Andreas Resch: Martha Le Bouteiller, Aimée-Adele


MARTHA
LE BOUTEILLER
(Aimée-Adele)
(1816-1883)

PROFESS-SCHWESTER
DES INSTITUTS DER SCHWESTERN DER
CHRISTL.
SCHULEN DER BARMHERZIGKEIT

Selig: 4. November 1990
Fest: 18. März

MARTHA LE BOUTEILLER wurde am 2. Dezember 1816 als drittes Kind der Kleinbauern und Leinenweber André Le Bouteiller und Marie-Françoise Morel in der Ortschaft La Henriére, unweit von Percy, dem Hauptort des Kantons La Manche in der Diözese Coutances, Frankreich, geboren und noch am selben Tag auf den Namen Aimée-Adéle getauft.

Sie besuchte die Gemeindeschule von Percy und hatte das Glück, die Karmelitin Marie-Françoise Farcy als Erzieherin zu haben, die auf die Ausbildung der Pfarrjugend außergewöhnlichen Einfluss hatte und bei der religiösen Berufung von Aimée-Adéle offensichtlich eine entscheidende Rolle spielte.

## AUFGABEN
• 1. Prüfe bitte, ob die Aussagen (a) bis (c) mit dem Lesetext über Martha Le Bouteiller übereinstimmen. Antworte jeweils mit Ja oder Nein und zitiere die entscheidenden Worte des Lesetexts.
(a) Martha Le Bouteiller war das älteste Kind ihrer Eltern.
(b) Sie wurde am Tag ihrer Geburt getauft.
(c) Ihr Fest wird am 4. November gefeiert.
• 2. Beantworte anhand des Lesetexts über Martha Le Bouteiller diese Fragen:
(a) In welchem Jahr starb sie?
(b) An welchem Datum wurde sie seliggesprochen?
(c) Welche Schule besuchte sie?
• 3. Schreib aus dem Lesetext über Martha Le Bouteiller alles von „MARTHA LE BOUTEILLER wurde“ bis hinunter zu „entscheidende Rolle spielte.“ wortgetreu ab.

Gespeicherte Einträge
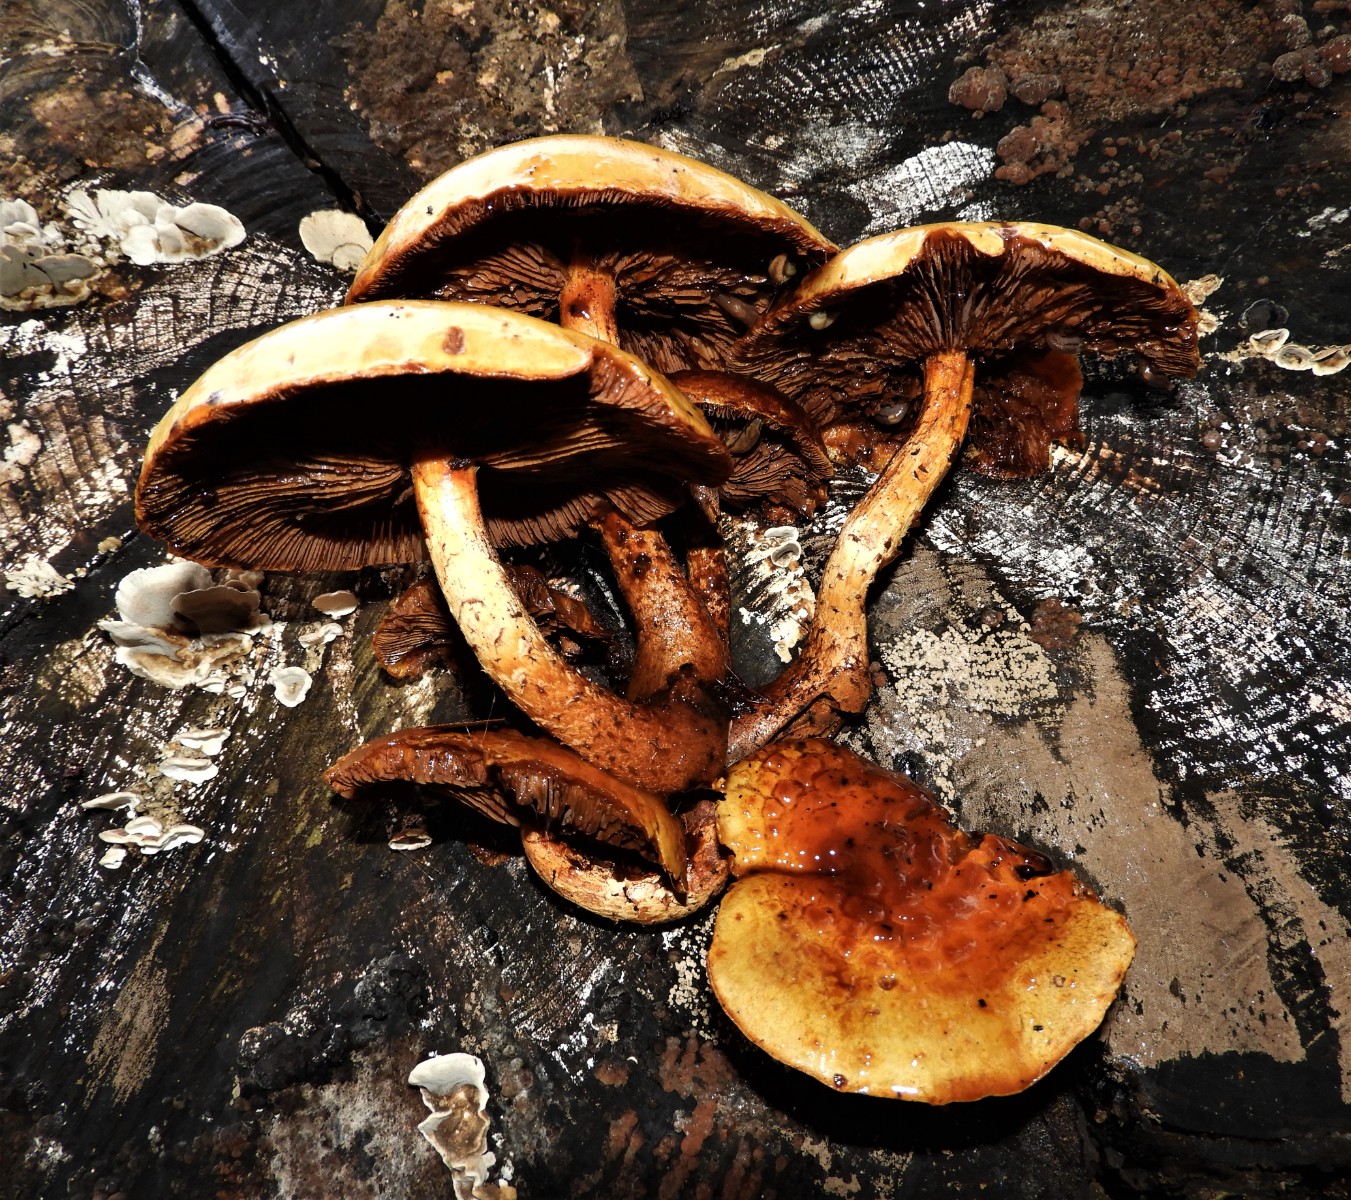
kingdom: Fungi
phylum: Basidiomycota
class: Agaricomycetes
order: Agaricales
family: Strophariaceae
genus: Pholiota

==

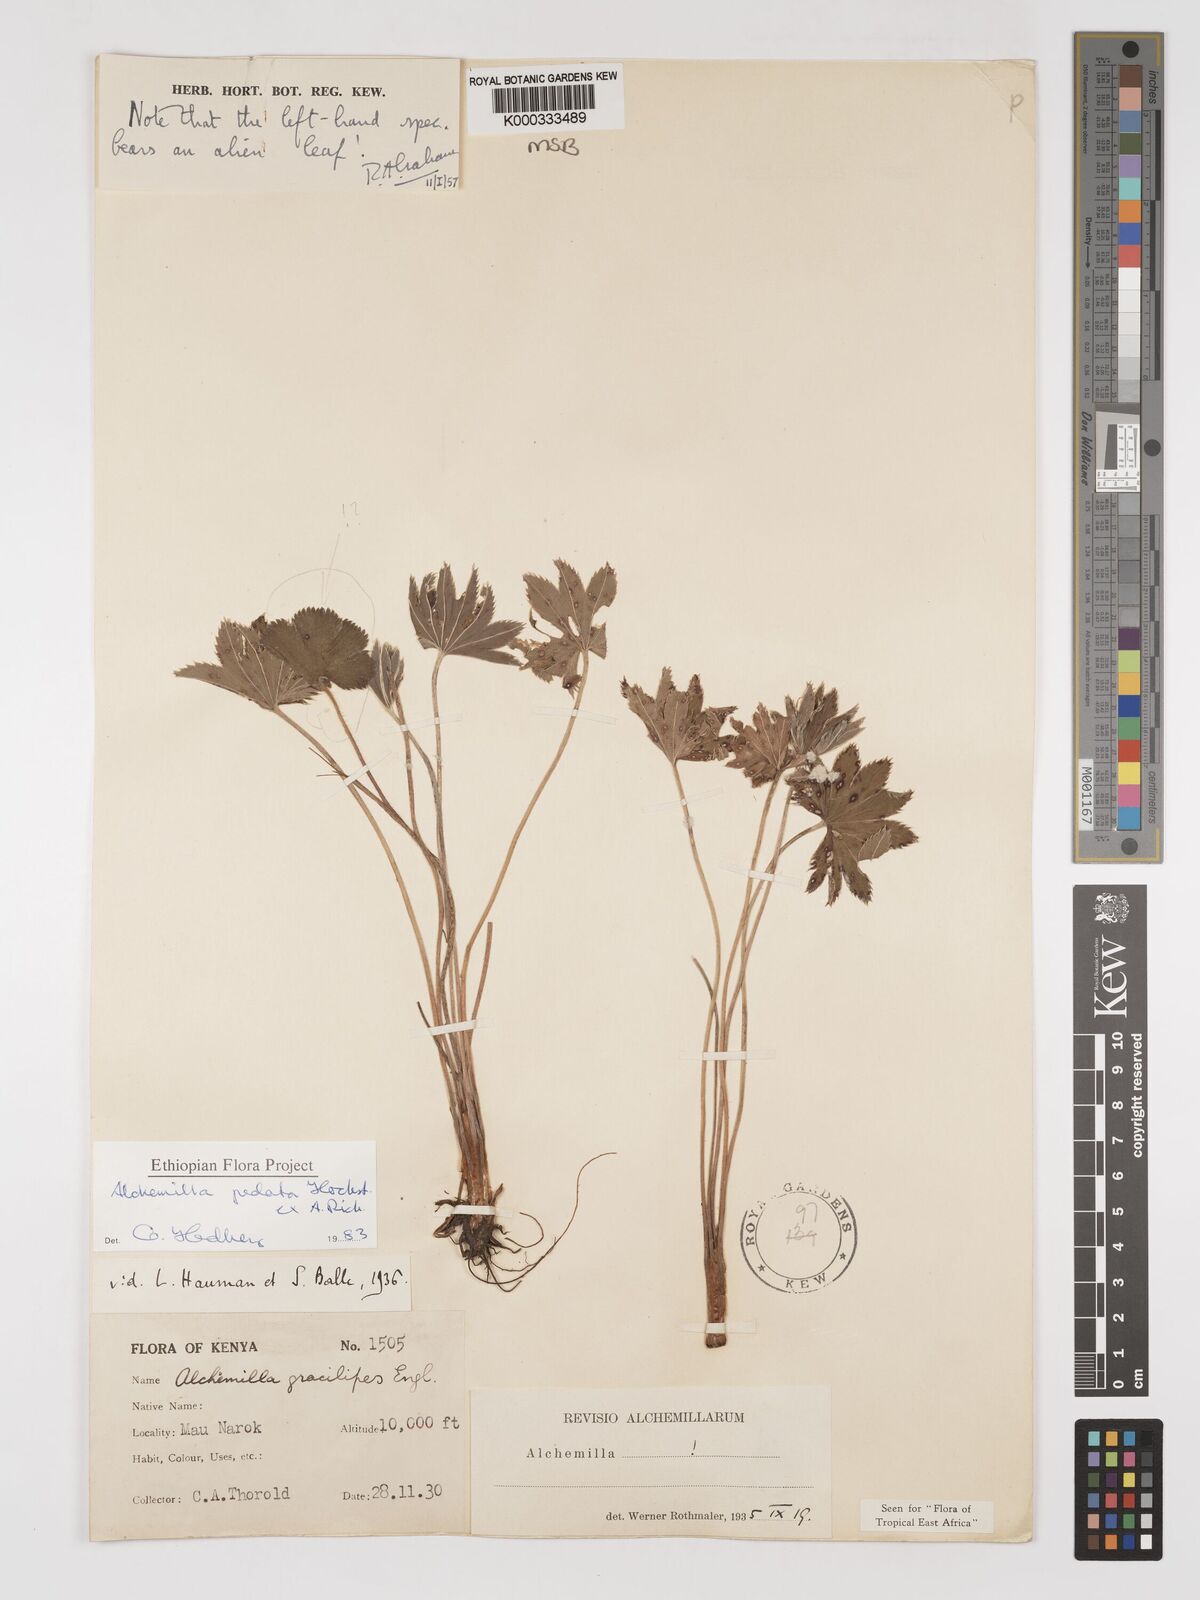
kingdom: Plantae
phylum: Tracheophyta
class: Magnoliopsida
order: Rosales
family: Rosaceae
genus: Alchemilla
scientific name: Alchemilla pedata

==

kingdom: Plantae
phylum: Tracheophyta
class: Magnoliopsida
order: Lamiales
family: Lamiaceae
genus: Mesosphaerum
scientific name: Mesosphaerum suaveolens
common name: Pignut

## LÖSUNGEN
• 1.
(a) Nein: „als drittes Kind der Kleinbauern und Leinenweber André Le Bouteiller und Marie-Françoise Morel“
(b) Ja: „noch am selben Tag auf den Namen Aimée-Adéle getauft“
(c) Nein: „Fest: 18. März“

• 2.
(a) 1883
(b) Am 4. November 1990
(c) Die Gemeindeschule von Percy

• 3.
MARTHA LE BOUTEILLER wurde am 2. Dezember 1816 als drittes Kind der Kleinbauern und Leinenweber André Le Bouteiller und Marie-Françoise Morel in der Ortschaft La Henriére, unweit von Percy, dem Hauptort des Kantons La Manche in der Diözese Coutances, Frankreich, geboren und noch am selben Tag auf den Namen Aimée-Adéle getauft.

Sie besuchte die Gemeindeschule von Percy und hatte das Glück, die Karmelitin Marie-Françoise Farcy als Erzieherin zu haben, die auf die Ausbildung der Pfarrjugend außergewöhnlichen Einfluss hatte und bei der religiösen Berufung von Aimée-Adéle offensichtlich eine entscheidende Rolle spielte.